Comment éviter la décentralisation de la corruption ?

L’actuel projet de décentralisation vise à améliorer la qualité des services publics à travers un transfert des compétences et de fonds correspondants vers les collectivités locales. Cependant, la faiblesse du contrôle, l’apparition des groupes d’intérêt, l’impuissance des institutions de l’État, la non-application des textes de lois, les pratiques traditionnelles des interventions et l’accroissement des prélèvements fiscaux et sociaux futurs risquent d’augmenter les tentations des détournements des fonds et de la corruption.
Dans ce contexte, les autorités devront d’une part instaurer une réglementation sévère pour assurer l’égalité devant la loi et limiter les abus de pouvoir et de corruption, tant au niveau national qu’au niveau local et d’autre part développer la prévention de la corruption dans l’objectif d’empêcher sa propagation dans l’administration locale en établissant un ensemble de mesures pour préserver les futurs élus et les fonctionnaires des éventuelles tentations.
Les formes de la corruption sont diverses. On recense i) le pot-de-vin, l’avantage proposé ou reçu qui peut être un présent, un prêt, des honoraires et autres ; ii) la falsification, le vol ou l’escroquerie, iii) le détournement des fonds et le gaspillage des ressources publiques et le favoritisme. L’objectif de ce billet économique est de présenter un nombre d’actions permettant l’implémentation d’une politique efficace de lutte contre la décentralisation de la corruption.

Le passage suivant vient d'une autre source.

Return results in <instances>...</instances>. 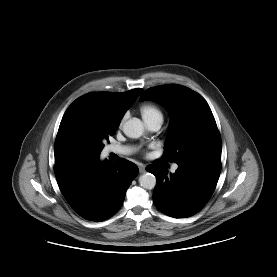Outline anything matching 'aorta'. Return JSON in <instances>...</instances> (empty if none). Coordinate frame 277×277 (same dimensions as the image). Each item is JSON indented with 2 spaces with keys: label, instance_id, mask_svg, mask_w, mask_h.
<instances>
[{
  "label": "aorta",
  "instance_id": "762f6f07",
  "mask_svg": "<svg viewBox=\"0 0 277 277\" xmlns=\"http://www.w3.org/2000/svg\"><path fill=\"white\" fill-rule=\"evenodd\" d=\"M123 132L129 138H139L144 132V125L138 118H132L123 125ZM141 187L153 189L156 186V177L151 173H144L139 177Z\"/></svg>",
  "mask_w": 277,
  "mask_h": 277
}]
</instances>
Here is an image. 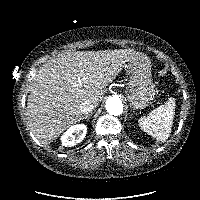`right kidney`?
Returning a JSON list of instances; mask_svg holds the SVG:
<instances>
[{"mask_svg":"<svg viewBox=\"0 0 200 200\" xmlns=\"http://www.w3.org/2000/svg\"><path fill=\"white\" fill-rule=\"evenodd\" d=\"M87 126L85 124H76L71 126L62 136L61 143L65 147H71L80 143L86 136Z\"/></svg>","mask_w":200,"mask_h":200,"instance_id":"ca27d5eb","label":"right kidney"}]
</instances>
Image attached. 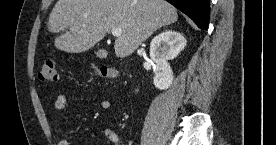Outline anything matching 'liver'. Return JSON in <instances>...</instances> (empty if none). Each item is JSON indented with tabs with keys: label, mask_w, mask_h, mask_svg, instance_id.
Instances as JSON below:
<instances>
[{
	"label": "liver",
	"mask_w": 276,
	"mask_h": 145,
	"mask_svg": "<svg viewBox=\"0 0 276 145\" xmlns=\"http://www.w3.org/2000/svg\"><path fill=\"white\" fill-rule=\"evenodd\" d=\"M177 19L176 8L165 0H58L49 15L48 30H66L55 39L57 49L82 53L113 28H121L114 49L123 58Z\"/></svg>",
	"instance_id": "6515ba94"
}]
</instances>
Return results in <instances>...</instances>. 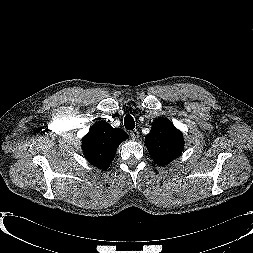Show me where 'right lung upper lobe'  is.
I'll list each match as a JSON object with an SVG mask.
<instances>
[{
    "label": "right lung upper lobe",
    "mask_w": 253,
    "mask_h": 253,
    "mask_svg": "<svg viewBox=\"0 0 253 253\" xmlns=\"http://www.w3.org/2000/svg\"><path fill=\"white\" fill-rule=\"evenodd\" d=\"M127 138L128 134L123 129L112 128L104 121L97 122L82 140L84 155L94 166L106 169L119 144Z\"/></svg>",
    "instance_id": "1"
}]
</instances>
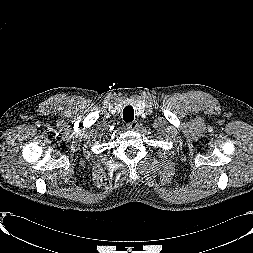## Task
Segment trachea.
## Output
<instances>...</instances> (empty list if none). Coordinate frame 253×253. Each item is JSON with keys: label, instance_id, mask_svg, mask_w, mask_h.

Etat des lieux et les législations récentes de lutte contre la corruption
La décentralisation qui implique plusieurs centres de pouvoir crée une asymétrie d’information et un environnement propice aux comportements de recherche de rente et de corruption. Plusieurs économistes ont montré que la proximité des élus avec la population favorise les relations personnelles ce qui crée un climat propice à la corruption. Transparency International classe la Tunisie à la 75ème place (sur 176 pays) en 2016 selon son Indice de Perception de la Corruption (IPC) affectant l’administration publique avec une perte de 16 places par rapport à l’année 2010. Le Maroc et l’Egypte n’ont pas fait mieux contre ce fléau. La Grèce et le Portugal ont enregistré une amélioration de leurs scores et de leurs rangs, alors que l’Espagne a perdu 11 places.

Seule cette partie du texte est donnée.